In "Working Girl," Griffith plays a secretary from Staten Island who has the right stuff but has to resort to Goldilocks-like subterfuge after her bright idea is stolen by her boss, Sigourney Weaver. The role brings her into Jean Harlow, Marilyn Monroe and Judy Holliday territory. She combines brassiness with heart, the way Harlow did. Her breathy, baby-doll voice recalls Monroe's, except that it's not as calculated; Griffith sounds more impulsive and vulnerable. "Vulnerable? I think it's probably just part of me. I mean, you never get away from yourself when you play a role. There's always going to be Melanie in everything that I do. Vulnerability doesn't mean irresponsibility or stupidity. I think I'm sensitive to other people's feelings, um, to my feelings, to, um, a lot of things. I just do what I feel is right when it happens, you know? I think it's very flattering. I mean, God! I'm just myself. I don't think about being like them, or anything like that.

"I read this script before they had a director. I went to the studio and said, 'Please, please consider me for this role.' It was kinda like, 'Yeah, we'll consider you.' About a year and a half later, Mike Nichols decided to do it, and I tried to get in to see him, and apparently he didn't think I was right. He didn't know who I was. And then he saw 'Something Wild.' And I got a call saying, 'Be in New York tomorrow and pick two scenes.' I was, like, totally freaked to read for Mike Nichols anyway. And so I said, 'Listen, I'm terrible doing readings, and besides I can't pick out two scenes. Can I just read the whole script?'

"Now I see all kinds of things that tie together between me and the heroine I play. My struggle, and my work, and being acknowledged, being able to look for roles. I got scared when I read it. Like, 'Oh, God, can I do it?' I still don't think of myself as wanting to be a movie star. I hope this film will just enable me to do more work, you know, and people will get off this star stuff. Because that can be very detrimental to your health. It's nice to be acknowledged, but I have my life, my family and my work. I love my work, but it's not about going into the street and signing autographs."

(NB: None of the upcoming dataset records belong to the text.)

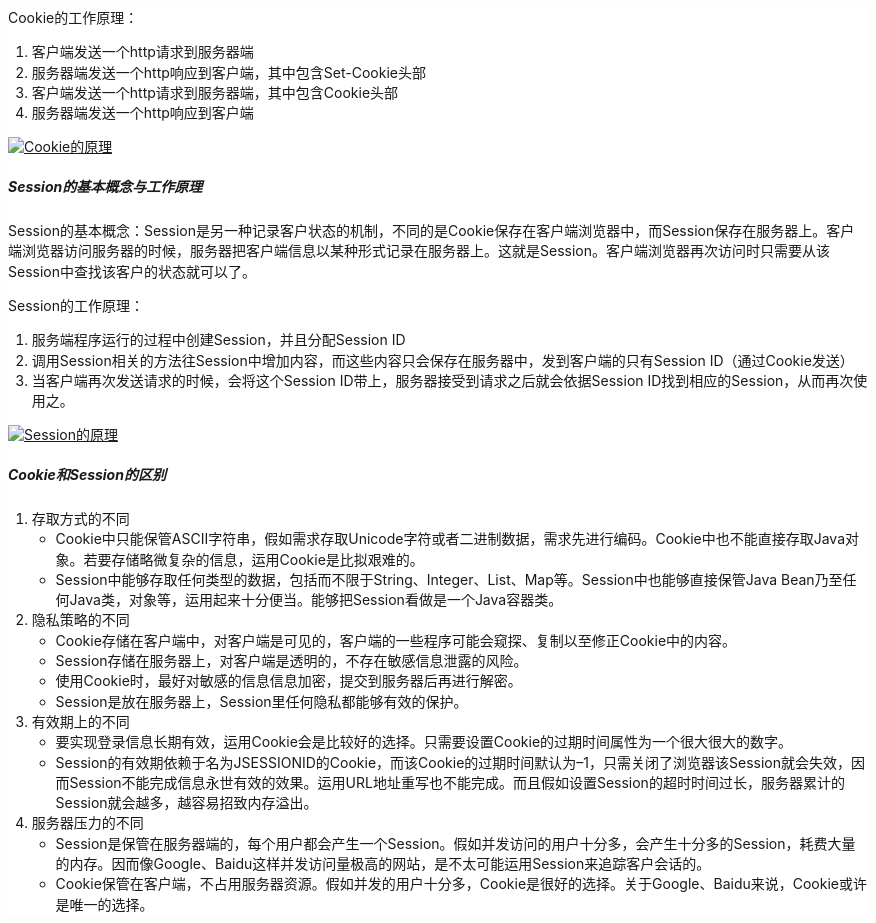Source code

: Cookie的工作原理：

1. 客户端发送一个http请求到服务器端
2. 服务器端发送一个http响应到客户端，其中包含Set-Cookie头部
3. 客户端发送一个http请求到服务器端，其中包含Cookie头部
4. 服务器端发送一个http响应到客户端

[![Cookie的原理](https://camo.githubusercontent.com/50c96817e916390342884e01dd60e958ae6531df/68747470733a2f2f75706c6f61642d696d616765732e6a69616e7368752e696f2f75706c6f61645f696d616765732f323537303033302d343739383734303461666339373664302e706e673f696d6167654d6f6772322f6175746f2d6f7269656e742f7374726970253743696d61676556696577322f322f772f31323430)](https://camo.githubusercontent.com/50c96817e916390342884e01dd60e958ae6531df/68747470733a2f2f75706c6f61642d696d616765732e6a69616e7368752e696f2f75706c6f61645f696d616765732f323537303033302d343739383734303461666339373664302e706e673f696d6167654d6f6772322f6175746f2d6f7269656e742f7374726970253743696d61676556696577322f322f772f31323430)

##### Session的基本概念与工作原理

Session的基本概念：Session是另一种记录客户状态的机制，不同的是Cookie保存在客户端浏览器中，而Session保存在服务器上。客户端浏览器访问服务器的时候，服务器把客户端信息以某种形式记录在服务器上。这就是Session。客户端浏览器再次访问时只需要从该Session中查找该客户的状态就可以了。

Session的工作原理：

1. 服务端程序运行的过程中创建Session，并且分配Session ID
2. 调用Session相关的方法往Session中增加内容，而这些内容只会保存在服务器中，发到客户端的只有Session ID（通过Cookie发送）
3. 当客户端再次发送请求的时候，会将这个Session ID带上，服务器接受到请求之后就会依据Session ID找到相应的Session，从而再次使用之。

[![Session的原理](https://camo.githubusercontent.com/8037f779dc40fdda240aef7f2eb7f1f617651f2a/68747470733a2f2f75706c6f61642d696d616765732e6a69616e7368752e696f2f75706c6f61645f696d616765732f323537303033302d383736333562353261343664336661342e706e673f696d6167654d6f6772322f6175746f2d6f7269656e742f7374726970253743696d61676556696577322f322f772f31323430)](https://camo.githubusercontent.com/8037f779dc40fdda240aef7f2eb7f1f617651f2a/68747470733a2f2f75706c6f61642d696d616765732e6a69616e7368752e696f2f75706c6f61645f696d616765732f323537303033302d383736333562353261343664336661342e706e673f696d6167654d6f6772322f6175746f2d6f7269656e742f7374726970253743696d61676556696577322f322f772f31323430)

##### Cookie和Session的区别

1. 存取方式的不同
    - Cookie中只能保管ASCII字符串，假如需求存取Unicode字符或者二进制数据，需求先进行编码。Cookie中也不能直接存取Java对象。若要存储略微复杂的信息，运用Cookie是比拟艰难的。
    - Session中能够存取任何类型的数据，包括而不限于String、Integer、List、Map等。Session中也能够直接保管Java Bean乃至任何Java类，对象等，运用起来十分便当。能够把Session看做是一个Java容器类。
2. 隐私策略的不同
    - Cookie存储在客户端中，对客户端是可见的，客户端的一些程序可能会窥探、复制以至修正Cookie中的内容。
    - Session存储在服务器上，对客户端是透明的，不存在敏感信息泄露的风险。
    - 使用Cookie时，最好对敏感的信息信息加密，提交到服务器后再进行解密。
    - Session是放在服务器上，Session里任何隐私都能够有效的保护。
3. 有效期上的不同
    - 要实现登录信息长期有效，运用Cookie会是比较好的选择。只需要设置Cookie的过期时间属性为一个很大很大的数字。
    - Session的有效期依赖于名为JSESSIONID的Cookie，而该Cookie的过期时间默认为–1，只需关闭了浏览器该Session就会失效，因而Session不能完成信息永世有效的效果。运用URL地址重写也不能完成。而且假如设置Session的超时时间过长，服务器累计的Session就会越多，越容易招致内存溢出。
4. 服务器压力的不同
    - Session是保管在服务器端的，每个用户都会产生一个Session。假如并发访问的用户十分多，会产生十分多的Session，耗费大量的内存。因而像Google、Baidu这样并发访问量极高的网站，是不太可能运用Session来追踪客户会话的。
    - Cookie保管在客户端，不占用服务器资源。假如并发的用户十分多，Cookie是很好的选择。关于Google、Baidu来说，Cookie或许是唯一的选择。
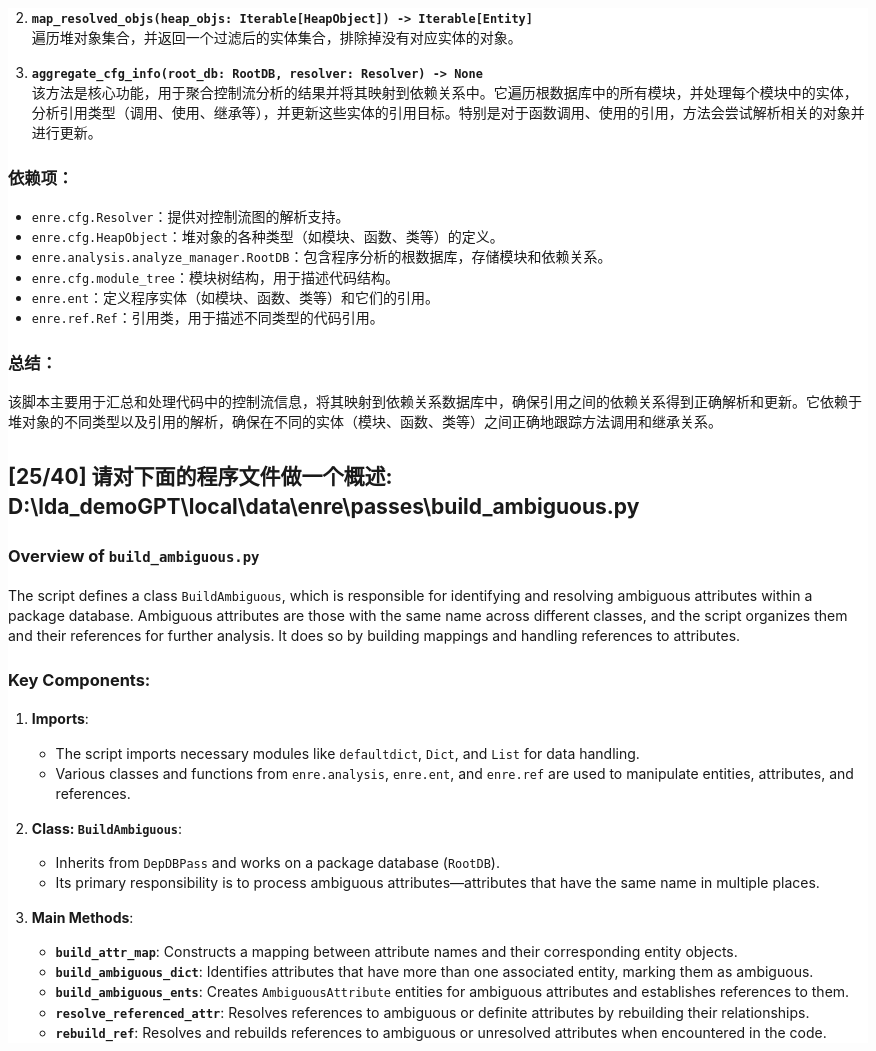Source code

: 2. **`map_resolved_objs(heap_objs: Iterable[HeapObject]) -> Iterable[Entity]`**  
   遍历堆对象集合，并返回一个过滤后的实体集合，排除掉没有对应实体的对象。

3. **`aggregate_cfg_info(root_db: RootDB, resolver: Resolver) -> None`**  
   该方法是核心功能，用于聚合控制流分析的结果并将其映射到依赖关系中。它遍历根数据库中的所有模块，并处理每个模块中的实体，分析引用类型（调用、使用、继承等），并更新这些实体的引用目标。特别是对于函数调用、使用的引用，方法会尝试解析相关的对象并进行更新。

### 依赖项：
- `enre.cfg.Resolver`：提供对控制流图的解析支持。
- `enre.cfg.HeapObject`：堆对象的各种类型（如模块、函数、类等）的定义。
- `enre.analysis.analyze_manager.RootDB`：包含程序分析的根数据库，存储模块和依赖关系。
- `enre.cfg.module_tree`：模块树结构，用于描述代码结构。
- `enre.ent`：定义程序实体（如模块、函数、类等）和它们的引用。
- `enre.ref.Ref`：引用类，用于描述不同类型的代码引用。

### 总结：
该脚本主要用于汇总和处理代码中的控制流信息，将其映射到依赖关系数据库中，确保引用之间的依赖关系得到正确解析和更新。它依赖于堆对象的不同类型以及引用的解析，确保在不同的实体（模块、函数、类等）之间正确地跟踪方法调用和继承关系。

## [25/40] 请对下面的程序文件做一个概述: D:\lda_demoGPT\local\data\enre\passes\build_ambiguous.py

### Overview of `build_ambiguous.py`

The script defines a class `BuildAmbiguous`, which is responsible for identifying and resolving ambiguous attributes within a package database. Ambiguous attributes are those with the same name across different classes, and the script organizes them and their references for further analysis. It does so by building mappings and handling references to attributes.

### Key Components:

1. **Imports**:
   - The script imports necessary modules like `defaultdict`, `Dict`, and `List` for data handling.
   - Various classes and functions from `enre.analysis`, `enre.ent`, and `enre.ref` are used to manipulate entities, attributes, and references.

2. **Class: `BuildAmbiguous`**:
   - Inherits from `DepDBPass` and works on a package database (`RootDB`).
   - Its primary responsibility is to process ambiguous attributes—attributes that have the same name in multiple places.

3. **Main Methods**:
   - **`build_attr_map`**: Constructs a mapping between attribute names and their corresponding entity objects.
   - **`build_ambiguous_dict`**: Identifies attributes that have more than one associated entity, marking them as ambiguous.
   - **`build_ambiguous_ents`**: Creates `AmbiguousAttribute` entities for ambiguous attributes and establishes references to them.
   - **`resolve_referenced_attr`**: Resolves references to ambiguous or definite attributes by rebuilding their relationships.
   - **`rebuild_ref`**: Resolves and rebuilds references to ambiguous or unresolved attributes when encountered in the code.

Nichols, meanwhile, has been turned into a Griffith convert, calling her "that rare creature that is made for the camera. Her face, her eyes are transparent; you can see right into her feelings, and you can see what she's thinking. She's a little like a very small, carefully shielded atomic reactor, with a kind of intense power or glow in the middle of her. She doesn't act, she just arrives alive."

Says Griffith, who has a 3-year-old son, Alexander, by her second husband, actor Steven Bauer (from whom she is divorced): "Since I've become a mom, everything's changed. Because in this business, you can have a tendency to only think about yourself, to be very self-involved. And, um, Alexander just really brought so much of an, um, awareness to me that I really didn't mean too much, you know? He just made me realize

what's really important. Real life. And love. I hope Alexander doesn't choose to be an actor. Whatever he chooses to do, I'll support him. But I just think — I would wish for him to learn and grow and experience kid stuff and young man stuff.

"I just think that for a child to be an actor, it doesn't help them to get to know themselves very well. They're pretending. You know, when you see little kids that are acting how awful it looks? It looks painful to me. It looks as if they're in pain and being phony. I'd wish for him the country, and animals, and games, and sports. What's important to me now is my child. My boyfriend. Working out. Sports. Is he in the business? Yeah, it's Don, Don Johnson," she giggles. "That's all I want to talk about on that." What turned it around for her? "Um, I went into rehab in May. I knew that I had a drinking problem three years ago, but then I started to do it again. It's a disease, alcoholism is. And so, um, I have it pretty much — well, I can't ever say I'll have it under control. It's just ... today, I don't drink, you know?"